5 thoughts on “Times Have Sure Changed

  • Stephen, you failed to note that President Donald J. Trump never lies, he just makes heavy use of “alternative facts”.

  • “Times Have Sure Changed”, certainly no one would dispute the title of Safie’s article and how social media today has drastically changed society.

    In your biography you state: “I believe in the power of the word . . . .”. In the past and I mean the historical past before social media’s intrusion into every aspect of life, “the word” actually meant what a writer wrote it to mean, or a speaker spoke it to mean, and the words written or uttered were considered true.

    Today, all that has changed. Words written on a computer, tablet, phone, screen can come from anyone, anywhere or even be manufactured on a computer via algorithms and anyone reading the words would initially consider them to be authentic. Only background research can verify what has been stated as true or not. And, because in our fast pace society where time is of the essence, background fact finding is rare.

    A prime example of that is Donald Trump‘s usage of words. Isn’t he the master of theTwitter sphere where he writes words in a very limited word count and in his mind he considers his words to be sacrosanct. Many professional fact checkers to his plethora of Twitter tweets (words) consider anything he writes (more often than not with spelling and/or grammatical errors) are either complete lies or manufactured nonsense for edification for his loyal followers.

    In the past very learned journalists wrote well researched articles in paper based newspapers, magazines, books and the general population read the information written knowing it came from a reputable source, it was truthful and followed the rigors of academic writing.

    Today, in the vast ocean of mass media those same journalists come under tremendous scrutiny and are vilified for their written word. There is no need to fact check what they have written or to scrutinize their submission thesis because popular politicians, and popular culture have rendered journalists in general as professionals not to be trusted, they have a hidden agenda, or may simply be so well versed in writing well that those critical do not have the intellectual capacity to understand the writing; hence, the ill informed write it off as trash, or to be politically correct: “fake news”.

    Yes, words have power to such an extent those same words can be abused, used strategically for political purposes, and misinterpreted. In the past we had “news”. It was believed to be true. Now we have “fake” as an antecedent negating the value of “news”. When elites in society begin to manage words in nefarious ways, we all need to be vigilant.

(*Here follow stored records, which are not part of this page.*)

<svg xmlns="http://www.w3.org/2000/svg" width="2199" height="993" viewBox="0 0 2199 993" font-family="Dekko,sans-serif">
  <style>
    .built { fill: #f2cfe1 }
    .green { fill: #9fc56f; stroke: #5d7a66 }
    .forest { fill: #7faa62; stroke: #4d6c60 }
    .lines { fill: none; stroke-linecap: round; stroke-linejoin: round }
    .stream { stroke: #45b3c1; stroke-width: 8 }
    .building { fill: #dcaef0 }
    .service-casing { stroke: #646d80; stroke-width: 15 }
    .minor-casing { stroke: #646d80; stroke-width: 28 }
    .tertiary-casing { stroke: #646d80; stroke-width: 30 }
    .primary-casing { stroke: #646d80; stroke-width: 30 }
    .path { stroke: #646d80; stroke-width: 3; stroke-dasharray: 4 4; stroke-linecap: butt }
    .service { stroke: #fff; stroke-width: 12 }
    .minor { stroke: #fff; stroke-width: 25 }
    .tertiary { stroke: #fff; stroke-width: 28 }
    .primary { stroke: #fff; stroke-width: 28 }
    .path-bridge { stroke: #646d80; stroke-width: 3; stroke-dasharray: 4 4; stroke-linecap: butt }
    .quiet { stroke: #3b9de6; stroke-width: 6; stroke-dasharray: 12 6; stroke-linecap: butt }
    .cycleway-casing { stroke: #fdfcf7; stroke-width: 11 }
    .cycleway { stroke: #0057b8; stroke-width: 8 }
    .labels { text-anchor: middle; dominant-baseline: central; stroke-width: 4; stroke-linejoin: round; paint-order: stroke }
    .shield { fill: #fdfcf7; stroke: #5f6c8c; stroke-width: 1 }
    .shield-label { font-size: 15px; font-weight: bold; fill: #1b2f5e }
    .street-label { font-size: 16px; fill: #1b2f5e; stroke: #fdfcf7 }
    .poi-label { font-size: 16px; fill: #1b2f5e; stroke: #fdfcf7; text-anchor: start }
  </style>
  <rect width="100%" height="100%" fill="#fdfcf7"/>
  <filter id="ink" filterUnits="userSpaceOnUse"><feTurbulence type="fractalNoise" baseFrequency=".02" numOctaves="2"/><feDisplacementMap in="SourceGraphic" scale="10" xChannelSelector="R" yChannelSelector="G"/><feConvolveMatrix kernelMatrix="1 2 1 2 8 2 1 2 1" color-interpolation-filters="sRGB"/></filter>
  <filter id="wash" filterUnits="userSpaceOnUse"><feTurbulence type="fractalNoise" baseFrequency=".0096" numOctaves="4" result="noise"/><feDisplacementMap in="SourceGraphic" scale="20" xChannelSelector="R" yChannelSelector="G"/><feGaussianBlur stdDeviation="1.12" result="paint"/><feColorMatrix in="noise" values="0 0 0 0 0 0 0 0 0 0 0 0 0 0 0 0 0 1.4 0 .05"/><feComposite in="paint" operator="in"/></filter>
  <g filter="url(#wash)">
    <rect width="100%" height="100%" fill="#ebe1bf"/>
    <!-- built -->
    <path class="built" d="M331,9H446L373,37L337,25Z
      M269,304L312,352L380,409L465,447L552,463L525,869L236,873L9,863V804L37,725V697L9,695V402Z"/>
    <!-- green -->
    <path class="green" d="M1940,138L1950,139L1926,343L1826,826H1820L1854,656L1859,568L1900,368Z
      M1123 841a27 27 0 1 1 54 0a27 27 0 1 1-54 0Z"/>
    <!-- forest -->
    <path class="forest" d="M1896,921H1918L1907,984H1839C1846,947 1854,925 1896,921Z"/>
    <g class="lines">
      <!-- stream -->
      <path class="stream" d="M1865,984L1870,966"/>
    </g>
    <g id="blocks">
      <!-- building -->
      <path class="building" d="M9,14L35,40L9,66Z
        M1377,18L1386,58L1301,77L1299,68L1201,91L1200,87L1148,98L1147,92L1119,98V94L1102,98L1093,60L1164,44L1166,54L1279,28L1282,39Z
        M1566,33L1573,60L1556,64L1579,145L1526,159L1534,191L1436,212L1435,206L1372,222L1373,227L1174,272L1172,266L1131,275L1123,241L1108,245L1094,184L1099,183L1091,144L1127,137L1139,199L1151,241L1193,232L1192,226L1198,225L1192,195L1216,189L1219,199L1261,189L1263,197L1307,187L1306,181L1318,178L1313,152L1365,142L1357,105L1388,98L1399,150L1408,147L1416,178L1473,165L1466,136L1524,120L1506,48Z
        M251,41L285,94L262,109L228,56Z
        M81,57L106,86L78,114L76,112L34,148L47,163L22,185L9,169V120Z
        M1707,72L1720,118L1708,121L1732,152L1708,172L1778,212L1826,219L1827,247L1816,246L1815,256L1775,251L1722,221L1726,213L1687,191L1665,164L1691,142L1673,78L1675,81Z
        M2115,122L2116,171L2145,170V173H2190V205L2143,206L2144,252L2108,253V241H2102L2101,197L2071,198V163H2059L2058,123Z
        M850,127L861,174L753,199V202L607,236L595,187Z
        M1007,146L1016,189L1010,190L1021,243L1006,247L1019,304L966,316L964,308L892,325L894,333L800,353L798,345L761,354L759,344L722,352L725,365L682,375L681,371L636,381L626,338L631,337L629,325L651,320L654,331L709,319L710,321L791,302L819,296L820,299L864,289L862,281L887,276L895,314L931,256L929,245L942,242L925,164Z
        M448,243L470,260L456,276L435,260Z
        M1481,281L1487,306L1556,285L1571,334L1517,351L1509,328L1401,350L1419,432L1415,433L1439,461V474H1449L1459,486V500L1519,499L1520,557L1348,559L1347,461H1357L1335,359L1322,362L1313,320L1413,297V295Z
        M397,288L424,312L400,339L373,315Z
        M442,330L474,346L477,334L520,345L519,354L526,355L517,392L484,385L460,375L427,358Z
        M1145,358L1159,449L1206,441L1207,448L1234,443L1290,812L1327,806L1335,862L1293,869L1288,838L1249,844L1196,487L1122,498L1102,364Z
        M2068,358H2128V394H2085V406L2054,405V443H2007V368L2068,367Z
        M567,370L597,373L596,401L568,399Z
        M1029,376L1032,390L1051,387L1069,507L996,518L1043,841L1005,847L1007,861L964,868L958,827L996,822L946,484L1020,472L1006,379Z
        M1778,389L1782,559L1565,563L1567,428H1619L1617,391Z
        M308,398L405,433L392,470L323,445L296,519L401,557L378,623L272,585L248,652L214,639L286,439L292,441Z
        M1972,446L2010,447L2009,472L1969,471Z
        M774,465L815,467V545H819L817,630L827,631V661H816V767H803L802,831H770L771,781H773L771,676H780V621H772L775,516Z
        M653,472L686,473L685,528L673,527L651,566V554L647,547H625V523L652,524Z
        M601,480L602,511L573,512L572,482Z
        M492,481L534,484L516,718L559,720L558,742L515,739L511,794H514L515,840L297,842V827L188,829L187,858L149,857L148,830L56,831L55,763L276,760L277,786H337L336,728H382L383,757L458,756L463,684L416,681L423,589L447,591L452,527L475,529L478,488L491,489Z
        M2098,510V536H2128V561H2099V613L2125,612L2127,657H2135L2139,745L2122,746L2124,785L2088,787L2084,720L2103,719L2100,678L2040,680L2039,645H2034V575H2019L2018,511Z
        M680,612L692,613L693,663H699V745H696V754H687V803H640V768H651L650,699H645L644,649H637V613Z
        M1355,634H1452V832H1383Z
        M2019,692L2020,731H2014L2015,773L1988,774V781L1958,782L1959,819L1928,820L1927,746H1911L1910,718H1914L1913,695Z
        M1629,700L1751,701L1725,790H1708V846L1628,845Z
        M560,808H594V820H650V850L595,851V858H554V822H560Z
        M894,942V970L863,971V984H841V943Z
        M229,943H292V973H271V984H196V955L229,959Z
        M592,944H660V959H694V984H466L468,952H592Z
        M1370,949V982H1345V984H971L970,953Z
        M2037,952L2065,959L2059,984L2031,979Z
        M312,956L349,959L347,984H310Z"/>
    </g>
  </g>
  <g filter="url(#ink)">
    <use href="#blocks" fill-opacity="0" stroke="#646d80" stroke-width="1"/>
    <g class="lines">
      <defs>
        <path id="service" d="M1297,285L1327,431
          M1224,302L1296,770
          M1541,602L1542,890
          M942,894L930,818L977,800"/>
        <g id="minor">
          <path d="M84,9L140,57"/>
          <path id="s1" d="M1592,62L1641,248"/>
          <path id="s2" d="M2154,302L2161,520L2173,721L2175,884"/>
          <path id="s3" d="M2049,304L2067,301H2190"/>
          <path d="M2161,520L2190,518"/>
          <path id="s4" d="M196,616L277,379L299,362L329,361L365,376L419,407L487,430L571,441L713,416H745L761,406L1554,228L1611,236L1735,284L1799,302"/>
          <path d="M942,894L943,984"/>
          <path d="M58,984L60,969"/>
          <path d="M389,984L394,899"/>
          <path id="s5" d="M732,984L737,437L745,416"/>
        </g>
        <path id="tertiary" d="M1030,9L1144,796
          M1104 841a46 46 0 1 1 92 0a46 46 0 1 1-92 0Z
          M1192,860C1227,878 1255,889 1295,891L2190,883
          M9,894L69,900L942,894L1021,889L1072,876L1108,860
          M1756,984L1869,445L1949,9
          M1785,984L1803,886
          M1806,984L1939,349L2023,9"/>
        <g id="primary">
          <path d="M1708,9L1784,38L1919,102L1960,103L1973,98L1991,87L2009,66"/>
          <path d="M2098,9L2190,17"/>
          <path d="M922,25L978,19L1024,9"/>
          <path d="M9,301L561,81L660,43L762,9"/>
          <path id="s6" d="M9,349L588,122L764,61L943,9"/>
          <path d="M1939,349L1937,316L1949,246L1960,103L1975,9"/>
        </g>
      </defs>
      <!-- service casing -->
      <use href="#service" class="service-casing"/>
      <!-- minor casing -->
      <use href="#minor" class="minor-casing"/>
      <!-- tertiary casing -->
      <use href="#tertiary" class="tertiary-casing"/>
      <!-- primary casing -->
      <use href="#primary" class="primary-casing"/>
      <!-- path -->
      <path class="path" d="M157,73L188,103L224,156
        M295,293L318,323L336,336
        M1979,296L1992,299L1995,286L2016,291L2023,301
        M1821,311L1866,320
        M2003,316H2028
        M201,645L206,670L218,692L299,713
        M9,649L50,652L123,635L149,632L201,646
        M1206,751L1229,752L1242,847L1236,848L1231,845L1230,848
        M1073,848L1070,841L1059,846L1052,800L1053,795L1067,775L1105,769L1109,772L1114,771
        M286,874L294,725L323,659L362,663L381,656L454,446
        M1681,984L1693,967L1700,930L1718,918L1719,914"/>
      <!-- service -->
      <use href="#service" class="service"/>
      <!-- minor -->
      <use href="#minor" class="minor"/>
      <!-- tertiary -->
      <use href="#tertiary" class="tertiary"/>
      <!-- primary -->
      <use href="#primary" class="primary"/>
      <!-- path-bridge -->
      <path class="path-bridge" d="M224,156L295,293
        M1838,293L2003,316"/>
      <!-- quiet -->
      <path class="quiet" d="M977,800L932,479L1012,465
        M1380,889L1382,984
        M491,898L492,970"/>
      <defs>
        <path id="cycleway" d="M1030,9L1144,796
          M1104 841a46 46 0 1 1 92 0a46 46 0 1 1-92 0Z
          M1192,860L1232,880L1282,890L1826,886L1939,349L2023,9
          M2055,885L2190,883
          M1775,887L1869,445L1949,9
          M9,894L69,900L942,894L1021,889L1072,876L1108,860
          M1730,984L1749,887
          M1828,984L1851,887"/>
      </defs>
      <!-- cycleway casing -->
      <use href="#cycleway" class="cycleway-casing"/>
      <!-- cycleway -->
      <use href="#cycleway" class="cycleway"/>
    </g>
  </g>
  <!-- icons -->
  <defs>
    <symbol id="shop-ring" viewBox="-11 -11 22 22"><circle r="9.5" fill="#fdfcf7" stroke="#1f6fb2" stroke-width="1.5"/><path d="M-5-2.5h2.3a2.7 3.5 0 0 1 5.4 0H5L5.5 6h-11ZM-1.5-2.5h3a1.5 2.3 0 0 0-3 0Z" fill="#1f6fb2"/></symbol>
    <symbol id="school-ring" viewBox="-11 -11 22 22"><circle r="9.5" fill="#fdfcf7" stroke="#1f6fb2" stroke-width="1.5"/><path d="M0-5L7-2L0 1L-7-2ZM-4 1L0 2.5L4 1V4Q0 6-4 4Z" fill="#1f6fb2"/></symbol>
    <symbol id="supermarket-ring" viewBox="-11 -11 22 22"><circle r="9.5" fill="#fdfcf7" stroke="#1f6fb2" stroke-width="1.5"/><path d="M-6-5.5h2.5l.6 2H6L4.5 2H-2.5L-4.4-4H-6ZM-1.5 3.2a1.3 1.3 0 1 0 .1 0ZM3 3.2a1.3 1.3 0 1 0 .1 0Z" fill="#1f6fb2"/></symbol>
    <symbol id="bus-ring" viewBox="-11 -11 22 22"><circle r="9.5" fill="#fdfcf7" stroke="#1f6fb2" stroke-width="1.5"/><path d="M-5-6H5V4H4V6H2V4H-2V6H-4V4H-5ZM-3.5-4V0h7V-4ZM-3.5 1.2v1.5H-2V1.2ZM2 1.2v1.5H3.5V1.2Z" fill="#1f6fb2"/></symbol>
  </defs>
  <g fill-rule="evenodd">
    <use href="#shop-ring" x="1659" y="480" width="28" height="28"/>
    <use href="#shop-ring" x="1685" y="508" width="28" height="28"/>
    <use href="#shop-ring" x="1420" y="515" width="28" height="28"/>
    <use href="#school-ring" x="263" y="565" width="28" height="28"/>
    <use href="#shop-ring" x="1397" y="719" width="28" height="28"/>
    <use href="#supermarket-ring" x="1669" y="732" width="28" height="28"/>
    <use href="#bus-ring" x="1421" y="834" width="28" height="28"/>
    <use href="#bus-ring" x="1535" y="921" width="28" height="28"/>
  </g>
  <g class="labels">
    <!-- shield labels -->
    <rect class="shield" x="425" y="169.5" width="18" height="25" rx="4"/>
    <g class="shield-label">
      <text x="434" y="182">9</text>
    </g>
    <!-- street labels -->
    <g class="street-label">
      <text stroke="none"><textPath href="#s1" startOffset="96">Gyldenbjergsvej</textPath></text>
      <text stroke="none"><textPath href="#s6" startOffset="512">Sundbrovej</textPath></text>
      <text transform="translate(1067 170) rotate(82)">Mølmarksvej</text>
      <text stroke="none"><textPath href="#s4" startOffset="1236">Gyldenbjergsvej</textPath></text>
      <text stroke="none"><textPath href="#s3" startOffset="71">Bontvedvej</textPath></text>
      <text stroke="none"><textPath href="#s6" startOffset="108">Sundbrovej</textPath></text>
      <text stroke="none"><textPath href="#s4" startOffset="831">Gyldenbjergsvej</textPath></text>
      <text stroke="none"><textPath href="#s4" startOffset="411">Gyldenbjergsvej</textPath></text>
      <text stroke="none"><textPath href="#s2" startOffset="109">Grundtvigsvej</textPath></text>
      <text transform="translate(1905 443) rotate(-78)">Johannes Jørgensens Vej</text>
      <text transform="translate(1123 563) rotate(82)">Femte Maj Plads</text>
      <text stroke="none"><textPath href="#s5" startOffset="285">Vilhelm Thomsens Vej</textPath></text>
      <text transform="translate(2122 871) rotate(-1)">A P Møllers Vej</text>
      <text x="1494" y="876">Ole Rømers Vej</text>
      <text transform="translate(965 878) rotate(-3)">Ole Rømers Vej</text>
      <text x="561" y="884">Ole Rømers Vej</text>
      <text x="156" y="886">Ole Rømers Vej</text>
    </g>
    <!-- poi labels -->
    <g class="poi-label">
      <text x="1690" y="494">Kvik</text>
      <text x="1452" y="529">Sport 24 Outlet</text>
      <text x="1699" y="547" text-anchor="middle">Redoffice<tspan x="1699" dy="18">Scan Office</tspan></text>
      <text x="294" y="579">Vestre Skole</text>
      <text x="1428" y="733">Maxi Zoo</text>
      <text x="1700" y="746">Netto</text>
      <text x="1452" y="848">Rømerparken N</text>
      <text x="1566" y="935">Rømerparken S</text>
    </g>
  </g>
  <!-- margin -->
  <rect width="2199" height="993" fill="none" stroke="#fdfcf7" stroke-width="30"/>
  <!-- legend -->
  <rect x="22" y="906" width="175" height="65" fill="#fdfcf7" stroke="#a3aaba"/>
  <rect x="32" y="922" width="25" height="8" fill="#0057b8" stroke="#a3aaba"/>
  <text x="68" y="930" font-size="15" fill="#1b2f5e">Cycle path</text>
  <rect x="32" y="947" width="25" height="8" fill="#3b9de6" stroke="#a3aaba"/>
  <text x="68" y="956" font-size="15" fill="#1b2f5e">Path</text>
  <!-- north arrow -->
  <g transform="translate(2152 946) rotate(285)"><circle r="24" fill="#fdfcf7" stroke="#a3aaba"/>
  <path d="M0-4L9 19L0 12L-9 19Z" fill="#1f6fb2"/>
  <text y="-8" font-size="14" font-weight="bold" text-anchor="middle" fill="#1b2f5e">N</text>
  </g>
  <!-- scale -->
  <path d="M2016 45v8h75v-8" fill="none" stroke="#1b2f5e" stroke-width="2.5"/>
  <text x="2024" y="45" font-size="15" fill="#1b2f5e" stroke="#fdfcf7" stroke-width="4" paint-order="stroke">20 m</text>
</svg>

    Words do indeed have power when written and spoken in truth whether in person or, today, on social media.

  • Estimado Sr Kellner
    Gracias por sus palabras. Es bueno saber que hay alguien más con un nombre tan poco común.
    Son ciertas sus palabras. No es tanto el internet sino las redes sociales las que nos atrapan. Y el hecho no es negarnos a sus existencia y a sacarle provecho, sino, no dejar que se vuelva el centro de nuestras vidas, como sucede mayoritariamente con los adolescentes y jóvenes de hoy en día.

  • Safie,

    My grandaughter is named Safira and now Safi for her nick name. She is about 25% Cuban heritage through her abuelita.

    You are the first person I have seen with a similar given name.

    Like your friend, I have resisted the temptation of Facebook and all of the other socials. But, I have been with computers and mobile phones from their beginnings.

    I hope you keep up writing for Havana Times

  • What an interesting commentary on life in Cuba today. I can tell you that I remember upon arriving in Cuba for the first time in 2005, that cell phones for Cubans were illegal. Access to the internet was only in tourists hotels at dial-up speeds, and owning a DVD in your home put you at the top of the economic ladder. Now, only 14 years after my first experience in Cuba, I read a credible article about how rare it is in Cuba today for someone not to be connected to social media. The Castros resisted opening up Cuba to the world every bit as much as the worst dictatorships anywhere in the world. It would seem that they have failed miserably.